------ TEXT FOR ANALYSIS

# frozen milworms freeze dried?



## lover_of_the_spiked1 (May 21, 2010)

has anyone tried these?
http://www.petco.com/product/9495/Fluke ... SiteSearch

jodie


----------



## Immortalia (Jan 24, 2009)

These are ok to feed, but in moderation.
There have been incidences of hedgies having died from getting an impaction from gorging on freeze-dried. 
So if you feed just a couple, 2-3 per day... it _should_ be fine. Though probably someone who actually feeds freeze dried can chime in on how many they feed, as I feed live only.


----------



## silvercat (Oct 24, 2008)

If you try searching freeze dried in the upper right bar some different threads raising concern about them should come up. If you don't want to go live, I would recommend canned instead, like these http://www.reptilesupply.com/product.php?products_id=569


----------



## SnufflePuff (Apr 16, 2009)

Live is so much better. Mealworms aren't that gross as far as handling bugs go. And you can always just use a pair of tweezers if you're really freaked out. In fact, in elementary school one of my science assignments was to raise a pet mealworm :lol: so really if they make little kids handle them in school, they can't be that bad.


----------



## Hedgieonboard (Nov 15, 2009)

SnufflePuff said:


> In fact, in elementary school one of my science assignments was to raise a pet mealworm :lol: so really if they make little kids handle them in school, they can't be that bad.


I had the same project in elementary lol  We had to put a damp papertowel, mealworm and a slice of potato in a petri dish and watch as it changed. That brought back a memory I had totally forgotten


----------



## fracturedcircle (May 31, 2010)

we are trying to switch Sweetie from freeze-dried mealies to live ones. no luck so far. i am not sure why.


----------



## lover_of_the_spiked1 (May 21, 2010)

i do use the live ones in the little cup container i had seen the freeez dried ones online or at a store and just thought id ask about them but thank you yall ill stay with the ones i have


----------



## Nancy (Aug 22, 2008)

Freeze dried mealies can cause impaction so be very careful and only give him one or two once in a while.


----------

------------
------ SUPPLIED DATA

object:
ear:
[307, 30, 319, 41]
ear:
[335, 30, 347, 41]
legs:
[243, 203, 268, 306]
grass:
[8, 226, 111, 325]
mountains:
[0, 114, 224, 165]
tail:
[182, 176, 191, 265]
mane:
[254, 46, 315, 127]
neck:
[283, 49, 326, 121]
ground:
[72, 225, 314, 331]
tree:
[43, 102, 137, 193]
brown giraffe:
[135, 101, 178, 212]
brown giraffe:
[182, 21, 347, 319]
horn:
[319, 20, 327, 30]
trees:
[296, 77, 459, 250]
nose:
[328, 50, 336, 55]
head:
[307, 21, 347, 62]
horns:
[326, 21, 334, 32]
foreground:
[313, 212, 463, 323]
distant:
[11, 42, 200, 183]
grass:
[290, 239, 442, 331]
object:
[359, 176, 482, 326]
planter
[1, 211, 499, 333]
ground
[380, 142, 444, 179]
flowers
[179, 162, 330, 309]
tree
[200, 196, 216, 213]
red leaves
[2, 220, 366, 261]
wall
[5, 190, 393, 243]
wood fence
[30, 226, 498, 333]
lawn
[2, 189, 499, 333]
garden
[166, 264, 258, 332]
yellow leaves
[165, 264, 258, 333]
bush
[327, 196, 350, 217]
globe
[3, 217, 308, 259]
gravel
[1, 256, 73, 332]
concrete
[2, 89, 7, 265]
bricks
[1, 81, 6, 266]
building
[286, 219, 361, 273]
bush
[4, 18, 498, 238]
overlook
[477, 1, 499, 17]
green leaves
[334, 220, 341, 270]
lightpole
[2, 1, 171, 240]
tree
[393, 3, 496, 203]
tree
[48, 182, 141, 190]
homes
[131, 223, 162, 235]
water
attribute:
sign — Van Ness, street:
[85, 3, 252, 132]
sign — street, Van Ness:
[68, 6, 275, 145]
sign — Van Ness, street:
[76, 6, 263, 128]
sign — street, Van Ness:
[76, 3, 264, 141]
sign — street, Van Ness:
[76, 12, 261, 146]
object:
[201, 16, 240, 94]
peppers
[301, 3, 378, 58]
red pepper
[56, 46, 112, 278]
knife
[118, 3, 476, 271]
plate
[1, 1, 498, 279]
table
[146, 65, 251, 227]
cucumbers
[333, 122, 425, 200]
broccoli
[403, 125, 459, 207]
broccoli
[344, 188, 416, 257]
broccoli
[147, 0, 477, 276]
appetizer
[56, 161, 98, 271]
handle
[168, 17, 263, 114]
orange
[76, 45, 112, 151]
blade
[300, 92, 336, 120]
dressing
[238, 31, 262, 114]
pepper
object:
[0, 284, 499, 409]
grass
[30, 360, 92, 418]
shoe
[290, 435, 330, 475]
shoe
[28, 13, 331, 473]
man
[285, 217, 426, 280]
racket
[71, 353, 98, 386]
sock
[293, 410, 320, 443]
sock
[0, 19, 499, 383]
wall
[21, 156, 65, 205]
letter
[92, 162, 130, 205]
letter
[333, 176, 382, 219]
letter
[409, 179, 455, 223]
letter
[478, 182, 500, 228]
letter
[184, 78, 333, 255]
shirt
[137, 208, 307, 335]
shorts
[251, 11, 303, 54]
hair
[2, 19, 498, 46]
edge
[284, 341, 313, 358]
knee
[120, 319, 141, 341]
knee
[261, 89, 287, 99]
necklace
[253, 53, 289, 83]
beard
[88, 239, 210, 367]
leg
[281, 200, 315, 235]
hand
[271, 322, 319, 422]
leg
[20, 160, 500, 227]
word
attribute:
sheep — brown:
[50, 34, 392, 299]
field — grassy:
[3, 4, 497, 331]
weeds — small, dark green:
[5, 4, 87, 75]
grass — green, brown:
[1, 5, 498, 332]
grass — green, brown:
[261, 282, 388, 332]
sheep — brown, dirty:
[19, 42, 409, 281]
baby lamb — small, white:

------------

ACTIONS TO TAKE:
- 1) In the freeze-dried mealworm thread, what did Hedgieonboard's elementary school project place in a petri dish?
- 2) Write out word for word the portion of the mealworm thread that begins at the words "## Immortalia (Jan" and stops after "gorging on freeze-dried.".

REPLIES:
- 1) A damp paper towel, a mealworm and a slice of potato.

- 2)
## Immortalia (Jan 24, 2009)

These are ok to feed, but in moderation.
There have been incidences of hedgies having died from getting an impaction from gorging on freeze-dried.